List each distinct year mentioned in the article about Luitjens losing his Canadian citizenship, in the order each first appears.

══ Exercise passage

Luitjens, who in 1948 was sentenced to prison by a special Dutch tribunal for being a Nazi collaborator, was formally stripped of his Canadian citizenship Nov. 7.

The move clears the way for Immigration Minister Bernard Valcourt to initiate deportation proceedings against the retired University of British Columbia botany instructor.

The federal Cabinet decided to move against the Vancouver man after a recommendation from Gerry Weiner, minister of state for multiculturalism and citizenship.

Luitjens, 72, was officially informed last Friday night.

“The Cabinet, upon reviewing the recommendation of the minister, concurred that citizenship had been obtained by fraudulent means,” Len Westerberg, an official in Weiner’s office, said.

The Cabinet move followed an Oct. 23 ruling by Justice Frank Collier of the Federal Court of Canada that Luitjens had obtained citizenship in 1971 by making “false representation, or by knowingly concealing material circumstances.”

Collier, who had come under criticism for the 29-month delay in his ruling in the denaturalization case, noted that Luitjens had failed to tell immigration officials he was tried in absentia in 1948, convicted of aiding and abetting the enemy in time of war and sentenced to life imprisonment.

A NEW EXTRADITION TREATY

Luitjens was a former member of the Dutch Nazi party and the Landwacht, a paramilitary unit which assisted the Gestapo in rounding up Jews and resistance fighters in occupied Holland.

He operated in the Groningen and Drenthe provinces in northeastern Holland. He surrendered to Allied troops in 1945 rather than face the wrath of his own countrymen but escaped from a military prison in 1946. He lived in Germany until 1948, and sailed for South America in May 1948 using the name Gerhard Harder.

Luitjens lived in Paraguay for 13 years before immigrating to Canada in 1961. He claimed that he did not know about his conviction until informed by a reporter in 1983. But Justice Collier concluded it was “highly probable” that Luitjens knew of the Dutch tribunal’s sentence in absentia through correspondence with his family.

Gerrit Kulsdom, the Dutch consul general here, said Luitjens could be deported under the new extradition treaty between Canada and the Netherlands, which takes effect Dec. 1.

At the time the treaty was passed by the Dutch Parliament, the Dutch justice minister said the government intended to pursue the extradition of Luitjens.

In 1981, the Dutch government requested that Luitjens be returned to Holland, but Canadian Justice Department officials ruled at that time that the Canada-Netherlands extradition treaty did not cover the crime of collaboration.

Representatives of Jewish groups hailed Luitjens’ citizenship revocation, seeing it as paving the way for further such actions and calling for his speedy deportation.

════
══ Information given

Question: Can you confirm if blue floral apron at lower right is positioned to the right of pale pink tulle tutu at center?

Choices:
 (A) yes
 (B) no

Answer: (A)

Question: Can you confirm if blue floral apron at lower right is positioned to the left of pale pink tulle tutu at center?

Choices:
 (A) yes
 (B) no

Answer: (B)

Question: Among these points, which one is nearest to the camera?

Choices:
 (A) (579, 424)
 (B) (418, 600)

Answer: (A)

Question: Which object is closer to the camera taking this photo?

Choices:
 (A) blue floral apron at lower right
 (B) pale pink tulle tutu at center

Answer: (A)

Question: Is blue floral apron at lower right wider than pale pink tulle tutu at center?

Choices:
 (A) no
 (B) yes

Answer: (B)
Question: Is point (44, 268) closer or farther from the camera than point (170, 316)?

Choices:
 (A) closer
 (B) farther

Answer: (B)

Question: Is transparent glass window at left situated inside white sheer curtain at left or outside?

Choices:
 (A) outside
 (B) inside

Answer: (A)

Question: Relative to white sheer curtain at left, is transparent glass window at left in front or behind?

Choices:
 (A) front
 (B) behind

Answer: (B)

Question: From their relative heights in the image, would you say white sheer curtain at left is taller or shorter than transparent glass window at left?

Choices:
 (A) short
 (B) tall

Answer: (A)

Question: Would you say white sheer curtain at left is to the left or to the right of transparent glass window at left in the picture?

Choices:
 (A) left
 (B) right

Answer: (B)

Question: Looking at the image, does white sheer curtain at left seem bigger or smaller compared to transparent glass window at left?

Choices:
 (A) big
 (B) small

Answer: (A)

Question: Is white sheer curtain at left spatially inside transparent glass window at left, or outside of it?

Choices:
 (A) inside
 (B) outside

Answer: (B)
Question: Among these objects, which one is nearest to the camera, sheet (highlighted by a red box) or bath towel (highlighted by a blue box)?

════

The answer> 1948, 1971, 1945, 1946, 1961, 1983, 1981